[Named joint coordinates]
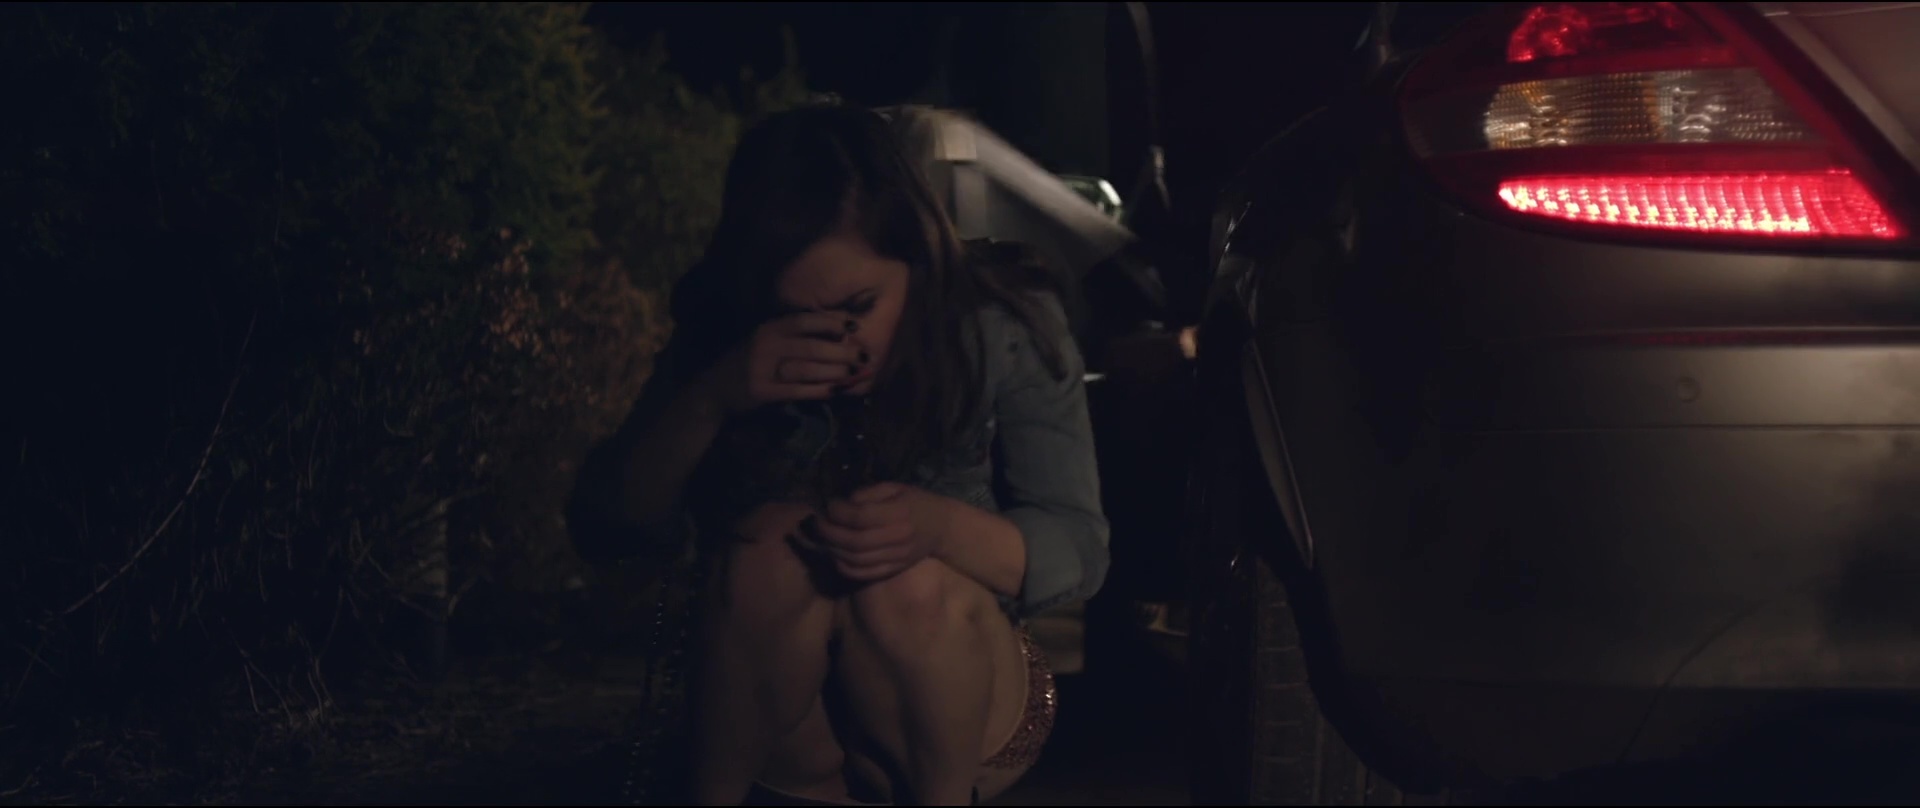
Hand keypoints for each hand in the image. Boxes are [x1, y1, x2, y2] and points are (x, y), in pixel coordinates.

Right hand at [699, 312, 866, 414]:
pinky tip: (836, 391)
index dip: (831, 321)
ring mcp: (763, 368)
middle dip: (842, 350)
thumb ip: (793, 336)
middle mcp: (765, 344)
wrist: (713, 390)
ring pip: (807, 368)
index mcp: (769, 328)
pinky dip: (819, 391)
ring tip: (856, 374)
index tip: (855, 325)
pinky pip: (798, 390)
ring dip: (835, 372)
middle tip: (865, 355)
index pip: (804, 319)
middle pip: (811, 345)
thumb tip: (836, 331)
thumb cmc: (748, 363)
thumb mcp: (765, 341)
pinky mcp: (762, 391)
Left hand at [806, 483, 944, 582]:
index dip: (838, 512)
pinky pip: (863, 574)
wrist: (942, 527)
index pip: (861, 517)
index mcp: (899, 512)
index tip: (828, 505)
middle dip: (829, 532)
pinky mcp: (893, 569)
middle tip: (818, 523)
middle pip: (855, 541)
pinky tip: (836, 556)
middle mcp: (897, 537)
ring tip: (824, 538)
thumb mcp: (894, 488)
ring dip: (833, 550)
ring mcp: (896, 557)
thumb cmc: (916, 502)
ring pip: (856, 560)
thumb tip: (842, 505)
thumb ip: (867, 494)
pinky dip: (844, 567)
==
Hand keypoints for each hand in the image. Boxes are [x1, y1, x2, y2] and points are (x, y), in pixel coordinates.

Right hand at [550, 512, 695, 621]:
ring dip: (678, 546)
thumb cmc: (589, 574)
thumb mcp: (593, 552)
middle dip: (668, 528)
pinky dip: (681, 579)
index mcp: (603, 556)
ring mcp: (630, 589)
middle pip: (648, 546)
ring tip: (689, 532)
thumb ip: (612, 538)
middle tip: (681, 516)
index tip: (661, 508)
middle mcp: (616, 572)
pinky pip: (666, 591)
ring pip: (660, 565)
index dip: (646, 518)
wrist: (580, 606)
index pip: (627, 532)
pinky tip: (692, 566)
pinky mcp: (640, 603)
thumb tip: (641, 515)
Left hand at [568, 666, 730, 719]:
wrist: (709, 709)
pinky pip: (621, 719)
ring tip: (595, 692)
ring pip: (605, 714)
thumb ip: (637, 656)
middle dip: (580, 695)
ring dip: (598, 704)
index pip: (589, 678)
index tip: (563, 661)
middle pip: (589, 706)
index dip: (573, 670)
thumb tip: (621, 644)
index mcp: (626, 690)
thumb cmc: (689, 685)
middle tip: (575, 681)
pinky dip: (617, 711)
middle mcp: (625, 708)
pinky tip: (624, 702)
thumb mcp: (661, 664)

_Work to be completed_: Retype exactly, and only, the lines above from the one where "index mcp: (603, 556)" occurs up to and including the one where "ring tip: (595, 692)" occurs.

_Problem solution_:
index mcp: (603, 556)
ring mcp: (630, 589)
middle pip: (648, 546)
ring tip: (689, 532)
thumb ip: (612, 538)
middle tip: (681, 516)
index tip: (661, 508)
middle mcp: (616, 572)
pinky pip: (666, 591)
ring pip: (660, 565)
index dip: (646, 518)
wrist: (580, 606)
index pip: (627, 532)
pinky tip: (692, 566)
pinky mcp: (640, 603)
thumb tip: (641, 515)
Left hand at [568, 666, 730, 719]:
wrist: (709, 709)
pinky pip: (621, 719)
ring tip: (595, 692)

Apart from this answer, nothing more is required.